Danışmanlık merkezleri stresli alanlar gibi görünüyor, benim aldığım geribildirim bu. Ancak dokunduğumuz yüreklerden aldığımız dönütler pozitif düşüncelerimiz için yeterli. Kapıyı gülümseyerek kapattığımız bir ev benim merkezim. Gün ışıması ile yüreğim her gün bir kere daha ısınıyor, güne başlarken devam eden gülümseme her gün yeni bir “Günaaaaaaaaaaydın” ile devam ediyor. Etmesi  bitmesin.

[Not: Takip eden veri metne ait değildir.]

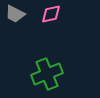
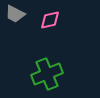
pink diamond: moved 1 px left, 6 px down
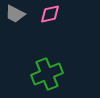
pink diamond: moved 6 px up
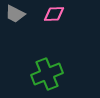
pink diamond: moved 4 px right; rotated 10 degrees clockwise
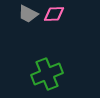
gray trapezoid: moved 13 px right
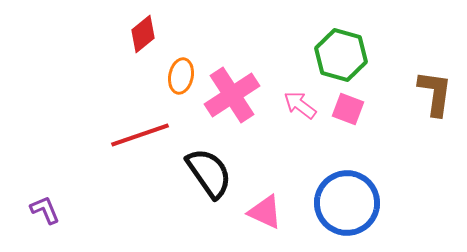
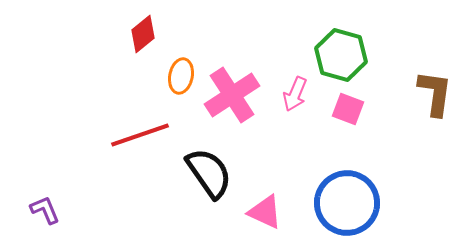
pink arrow: moved 5 px left, 11 px up; rotated 104 degrees counterclockwise
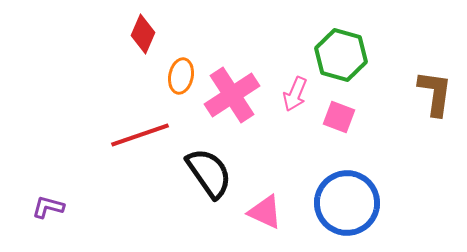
red diamond: rotated 27 degrees counterclockwise
pink square: moved 9 px left, 8 px down
purple L-shape: moved 3 px right, 3 px up; rotated 52 degrees counterclockwise
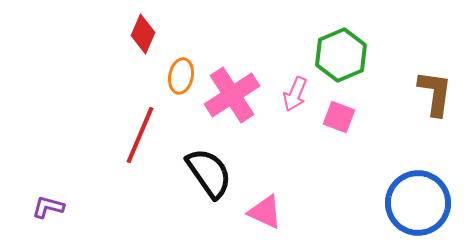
green hexagon: rotated 21 degrees clockwise
red line: rotated 48 degrees counterclockwise
blue circle: moved 71 px right
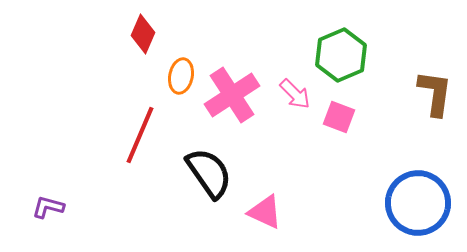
pink arrow: rotated 68 degrees counterclockwise
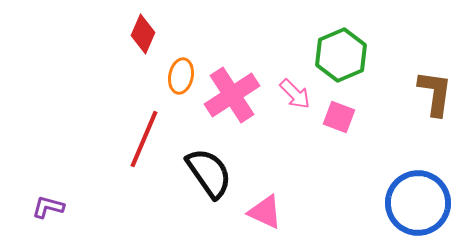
red line: moved 4 px right, 4 px down
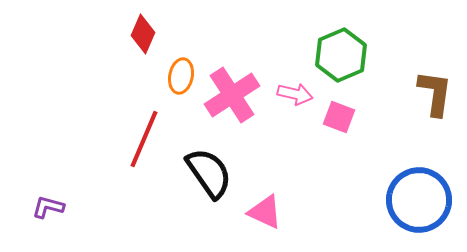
pink arrow: rotated 32 degrees counterclockwise
blue circle: moved 1 px right, 3 px up
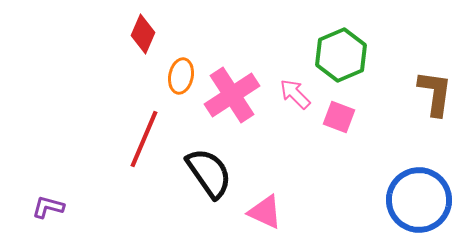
pink arrow: rotated 148 degrees counterclockwise
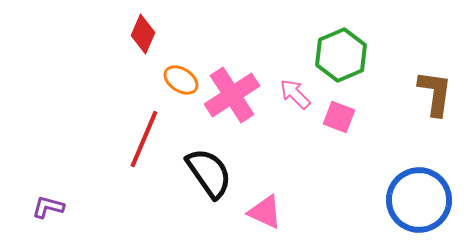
orange ellipse: moved 4 px down; rotated 68 degrees counterclockwise
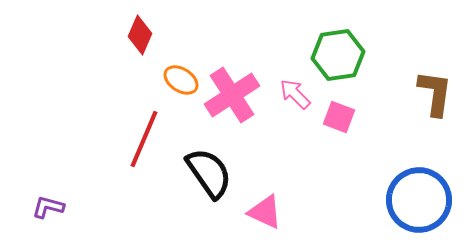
red diamond: moved 3 px left, 1 px down
green hexagon: moved 3 px left; rotated 15 degrees clockwise
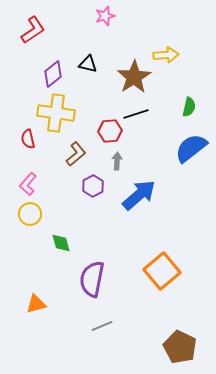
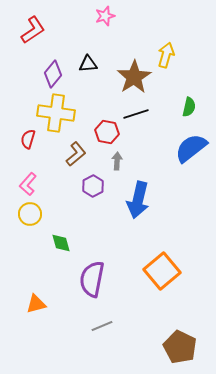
yellow arrow: rotated 70 degrees counterclockwise
black triangle: rotated 18 degrees counterclockwise
purple diamond: rotated 12 degrees counterclockwise
red hexagon: moved 3 px left, 1 px down; rotated 15 degrees clockwise
red semicircle: rotated 30 degrees clockwise
blue arrow: moved 1 px left, 5 px down; rotated 144 degrees clockwise
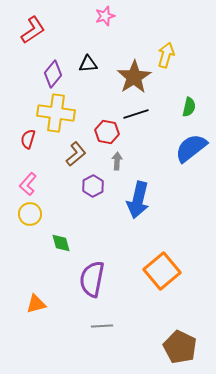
gray line: rotated 20 degrees clockwise
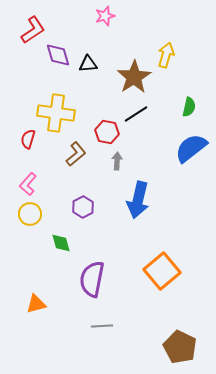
purple diamond: moved 5 px right, 19 px up; rotated 56 degrees counterclockwise
black line: rotated 15 degrees counterclockwise
purple hexagon: moved 10 px left, 21 px down
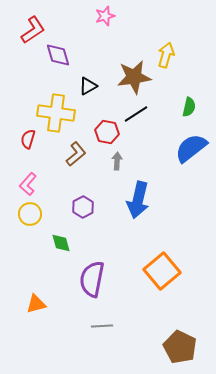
black triangle: moved 22 px down; rotated 24 degrees counterclockwise
brown star: rotated 24 degrees clockwise
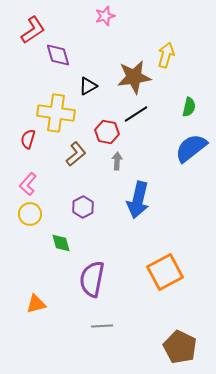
orange square: moved 3 px right, 1 px down; rotated 12 degrees clockwise
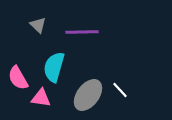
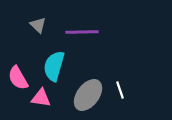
cyan semicircle: moved 1 px up
white line: rotated 24 degrees clockwise
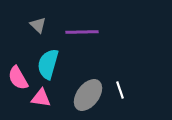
cyan semicircle: moved 6 px left, 2 px up
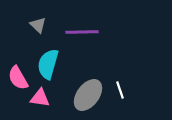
pink triangle: moved 1 px left
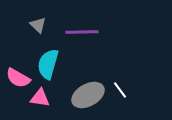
pink semicircle: rotated 30 degrees counterclockwise
white line: rotated 18 degrees counterclockwise
gray ellipse: rotated 24 degrees clockwise
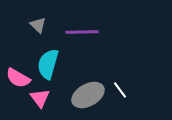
pink triangle: rotated 45 degrees clockwise
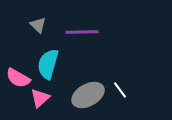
pink triangle: rotated 25 degrees clockwise
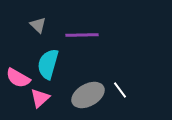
purple line: moved 3 px down
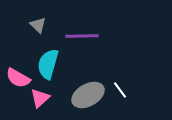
purple line: moved 1 px down
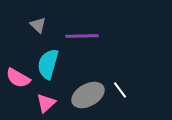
pink triangle: moved 6 px right, 5 px down
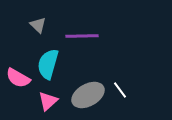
pink triangle: moved 2 px right, 2 px up
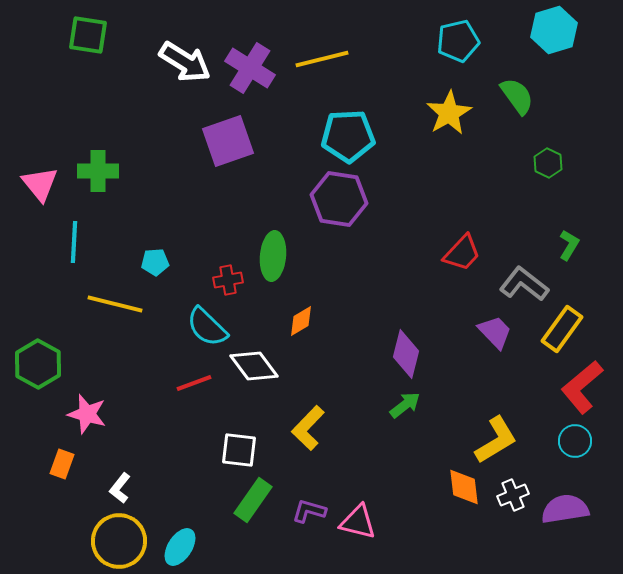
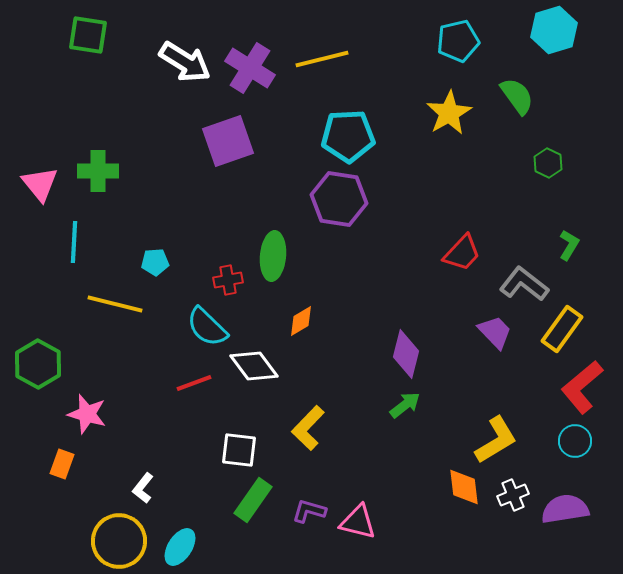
white L-shape at (120, 488): moved 23 px right
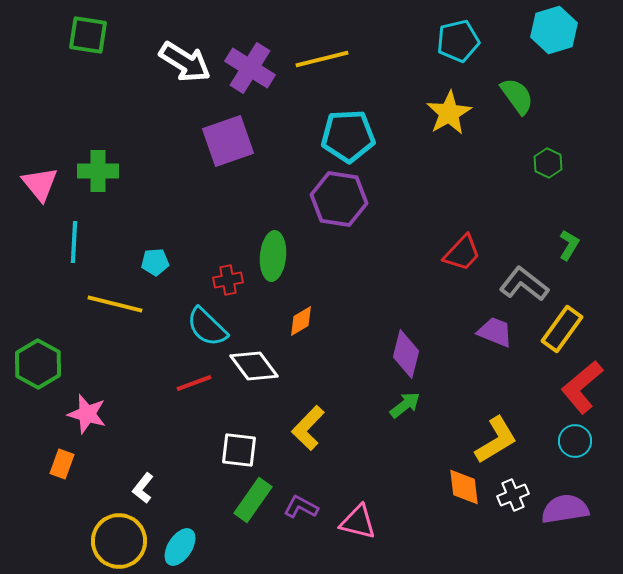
purple trapezoid at (495, 332): rotated 24 degrees counterclockwise
purple L-shape at (309, 511): moved 8 px left, 4 px up; rotated 12 degrees clockwise
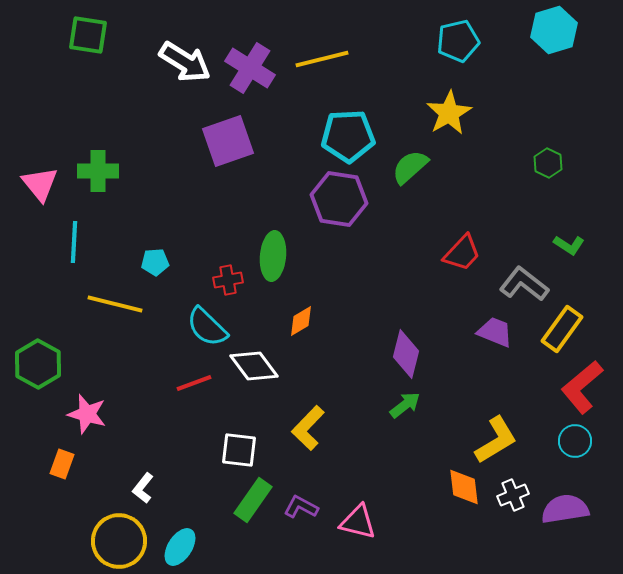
green semicircle at (517, 96): moved 107 px left, 71 px down; rotated 96 degrees counterclockwise
green L-shape at (569, 245): rotated 92 degrees clockwise
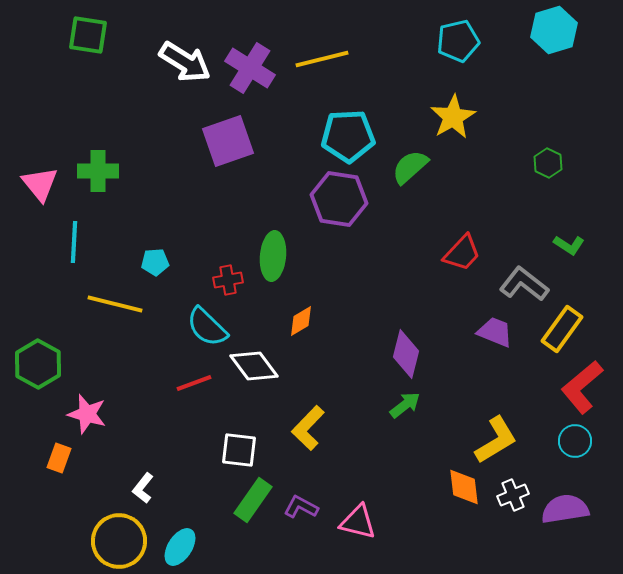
yellow star at (449, 113): moved 4 px right, 4 px down
orange rectangle at (62, 464): moved 3 px left, 6 px up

Şimdilik benden bu kadar. Gelişmeler oldukça elbette yazar, çizerim…

Eğitim:

  • Süleyman Demirel Üniversitesi
  • Aile Danışmanlığı,
  • Transaksiyonel Analiz
  • Çocuk Merkezli Oyun Terapisi
  • Filial Oyun Terapisi
  • Bilişsel Davranışçı Terapi Oyun Terapisi
  • Stanford Binet Zeka Testi

Bitirirken:

Her ne kadar 3 yıldır bu yolda yürüyor olsam da bana sunulan tüm fırsatları olumlu değerlendirdiğimi düşündüğüm bir meslek yaşantısı içindeyim. Gerek stajer danışmanlığım, gerekse kısa zaman içinde aldığım eğitimleri özümsediğimi göz önünde bulundurduğumda, mesleki ve etik noktada iyi bir duruş yakaladım. Her gün çocuklarla, onların çocukluklarına  yön verenler ile bir arada olmak, tüm danışanlarımızla karşılıklı devam eden öğrenmelerimiz yarınlar için beni bir hayli umutlandırıyor. Daha gidecek çok yolum var… ve bitmek tükenmek bilmeyen enerjim…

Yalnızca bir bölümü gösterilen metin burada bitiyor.